Tuesday in science, sharks with an image problem, good teeth get more dates, dog geniuses and remembering your dreams. Check out these headlines and other science news from around the Web.
Supersonic Skydiver: Skydiver Felix Baumgartner was faster than he or anyone else thought during his record-setting jump last October from 24 miles up. The Austrian parachutist known as "Fearless Felix" reached 843.6 mph, reports The Associated Press.
Stress Through Generations: For the first time, genes chemically silenced by stress during life have been shown to remain silenced in eggs and sperm in mice, possibly allowing the effect of stress to be passed down to the next generation, reports The Washington Post.
Man Bites Shark: A new study refutes the shark's reputation as a bloodthirsty stalker of humans, reports Reuters. There's no basis for believing that sharks have a taste for human flesh, the study argues. Human swimmers, often dressed in black wet suits and looking like seals, are instead mistaken for sharks' usual prey.
What Singles Want: Good teeth, grammar and humor are important to singles, a new USA Today survey reports.
The Farmer's Workout: Farmers -- the people counted on to feed the nation -- are facing weight gains of their own, reports Gannett News.
Yes, They Do Windows: The Wall Street Journal reports on window-washing robots.
Staying In: To keep patients out of the hospital, health care providers are bringing back revamped versions of a time-honored practice: the house call.
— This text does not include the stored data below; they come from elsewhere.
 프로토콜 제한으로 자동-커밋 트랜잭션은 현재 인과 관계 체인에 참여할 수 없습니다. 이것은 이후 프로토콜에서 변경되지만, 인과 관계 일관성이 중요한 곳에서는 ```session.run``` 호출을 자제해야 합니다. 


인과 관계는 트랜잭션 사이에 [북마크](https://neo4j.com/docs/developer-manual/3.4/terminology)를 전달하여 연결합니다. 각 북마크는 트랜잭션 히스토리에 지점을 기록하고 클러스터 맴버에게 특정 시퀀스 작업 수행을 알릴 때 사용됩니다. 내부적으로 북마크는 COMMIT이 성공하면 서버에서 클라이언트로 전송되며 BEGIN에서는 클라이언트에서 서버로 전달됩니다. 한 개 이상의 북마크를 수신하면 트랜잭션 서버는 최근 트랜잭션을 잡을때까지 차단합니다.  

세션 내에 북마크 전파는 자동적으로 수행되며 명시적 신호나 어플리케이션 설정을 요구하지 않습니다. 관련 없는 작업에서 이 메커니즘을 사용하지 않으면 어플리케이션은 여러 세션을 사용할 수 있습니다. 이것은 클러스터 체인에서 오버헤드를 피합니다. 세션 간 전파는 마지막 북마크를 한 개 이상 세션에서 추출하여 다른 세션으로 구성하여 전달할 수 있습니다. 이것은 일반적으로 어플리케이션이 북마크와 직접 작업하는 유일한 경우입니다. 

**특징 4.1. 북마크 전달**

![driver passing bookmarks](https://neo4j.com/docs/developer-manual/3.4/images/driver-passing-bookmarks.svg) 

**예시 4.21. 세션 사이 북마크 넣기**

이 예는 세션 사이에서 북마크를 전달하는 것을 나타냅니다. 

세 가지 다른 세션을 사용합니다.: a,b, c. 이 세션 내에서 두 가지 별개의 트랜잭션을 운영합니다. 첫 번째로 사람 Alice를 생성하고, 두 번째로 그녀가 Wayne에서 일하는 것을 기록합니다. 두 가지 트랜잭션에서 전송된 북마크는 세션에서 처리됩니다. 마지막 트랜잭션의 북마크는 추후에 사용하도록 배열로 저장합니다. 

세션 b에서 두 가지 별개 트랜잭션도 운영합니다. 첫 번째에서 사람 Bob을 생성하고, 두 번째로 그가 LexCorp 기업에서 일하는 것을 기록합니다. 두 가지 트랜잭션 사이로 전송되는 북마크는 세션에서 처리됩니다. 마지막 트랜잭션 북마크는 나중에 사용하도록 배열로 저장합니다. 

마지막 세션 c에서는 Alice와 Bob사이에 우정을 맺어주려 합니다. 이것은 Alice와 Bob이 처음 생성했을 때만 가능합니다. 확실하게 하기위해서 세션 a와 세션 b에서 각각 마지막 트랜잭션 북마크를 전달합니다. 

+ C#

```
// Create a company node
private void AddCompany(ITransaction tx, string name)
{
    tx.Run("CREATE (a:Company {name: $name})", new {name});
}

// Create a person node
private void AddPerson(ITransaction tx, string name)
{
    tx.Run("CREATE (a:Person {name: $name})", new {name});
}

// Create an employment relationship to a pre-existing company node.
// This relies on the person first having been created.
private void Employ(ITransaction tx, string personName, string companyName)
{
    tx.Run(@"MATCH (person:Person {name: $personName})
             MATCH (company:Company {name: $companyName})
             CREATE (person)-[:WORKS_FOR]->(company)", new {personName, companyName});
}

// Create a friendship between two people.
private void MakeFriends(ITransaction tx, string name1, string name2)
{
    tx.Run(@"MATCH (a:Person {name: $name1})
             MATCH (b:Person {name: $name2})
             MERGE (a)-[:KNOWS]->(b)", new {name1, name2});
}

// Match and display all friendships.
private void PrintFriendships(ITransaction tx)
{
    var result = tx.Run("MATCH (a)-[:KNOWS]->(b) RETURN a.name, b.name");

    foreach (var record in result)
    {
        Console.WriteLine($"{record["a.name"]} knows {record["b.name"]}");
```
Spill Your Secrets: Teenagers who share their secrets in confidence with parents and friends have fewer headaches and depressed moods and are more confident in social situations than those who keep secrets to themselves, according to a report in The Journal of Adolescence.
Drilling on Mars: NASA's Curiosity rover, the S.U.V.-sized robot exploring Mars, is getting ready to spin its drill bit for the first time, reports The Christian Science Monitor.
Couch Potatoes: Men who watch a lot of television have lower sperm counts than those who don't watch any, reports ScienceNews.org.
Dream a Little Dream: Anyone who has ever awoken feeling amazed by their night's dream only to forget its contents by the time they reach the shower will understand the difficulties of studying such an ephemeral state of mind, reports New Scientist.
Smart Dogs: Scientific American explores the science of dog intelligence.